Synthetic Social Agents (SSA) dataset
Synthetic Social Agents (SSA) is intended to be an oversimplification of real social behaviors, yet offers a challenging shift of attention from individual motion to social forces.
The development of a dataset, Synthetic Social Agents (SSA), to study and analyze the cause-effect relationships of the pedestrians in a scenario with social rules.

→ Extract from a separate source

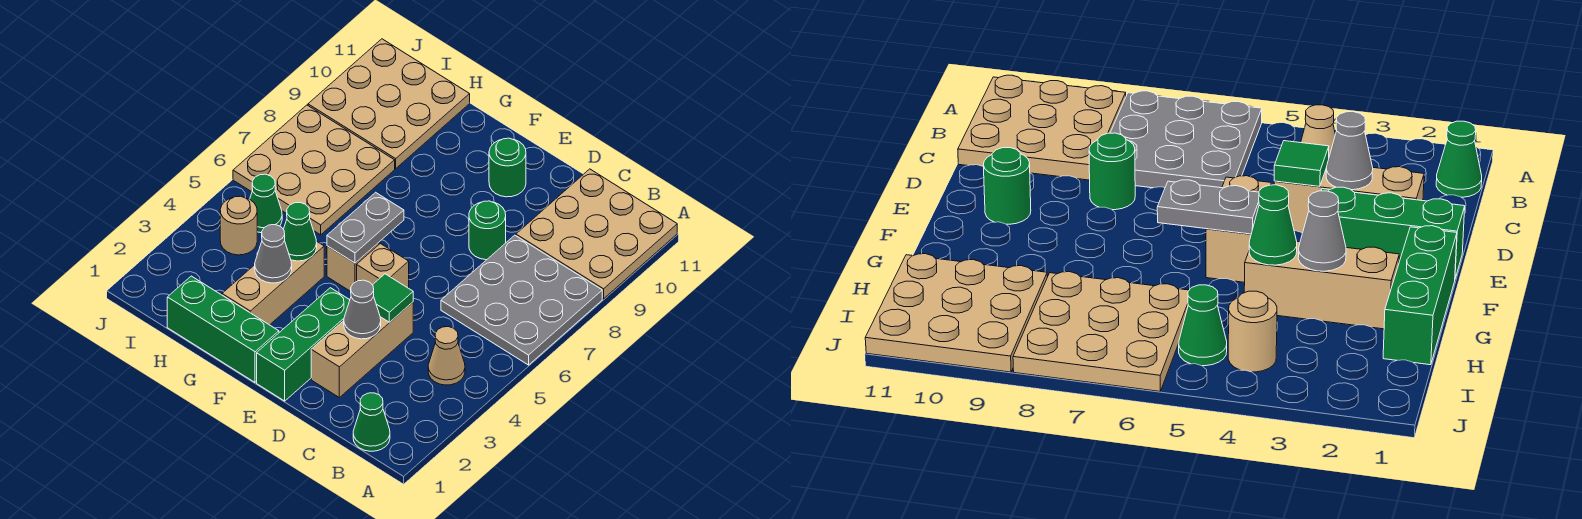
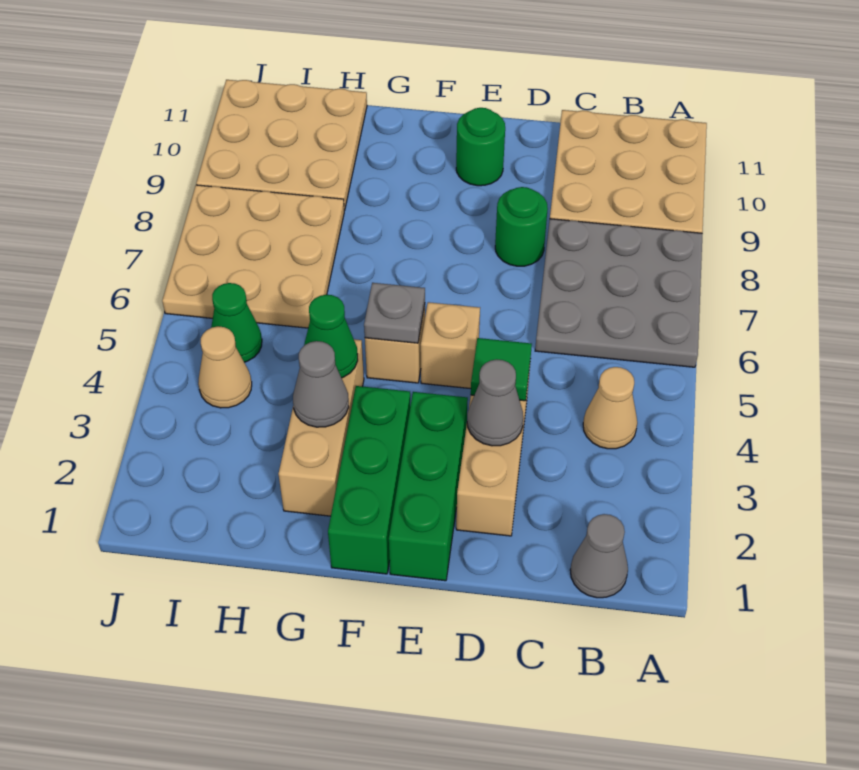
green 1x1 cone [353,393,390,451] -> grey 1x1 cone [570,514,628,598]
green 1x3 brick [167,276,279,382] -> green 1x3 brick turned to [328,386,410,574]
grey 1x2 plate [327,192,404,263] -> grey 1x1 plate [364,283,425,343]
tan 1x1 round brick [220,196,257,255] -> tan 1x1 cone [198,326,252,408]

The pedestrians obey implicit social rules following behavioral patterns. These are not caused by deliberate actions but are rather a reaction to social forces that make individuals influence each other. These interactions in complex environments are not easy to model and, even when performing well in terms of prediction metrics, trajectory forecasting models might fail to grasp the underlying rules that dominate crowds. In real datasets, there are a lot of variables at play that contribute to the complexity of the problem, making such rules less evident and harder to model: the movement of an agent influences the trajectory of the others and since each agent can arbitrarily alter its motion, the problem is inherently multimodal, i.e., several predictions are needed to approximate the future. All these elements concur to make it extremely hard if not impossible to precisely assess and annotate cause-effect relationships in motion patterns of agents that conciliate their attempt to reach a destination with such aforementioned rules. To measure the capability of a model to perform correct predictions for this kind of patterns, we synthetically generated a dataset of interacting moving agents that obey a few simple social rules. This dataset, Synthetic Social Agents (SSA), is intended to be an oversimplification of real social behaviors, yet offers a challenging shift of attention from individual motion to social forces.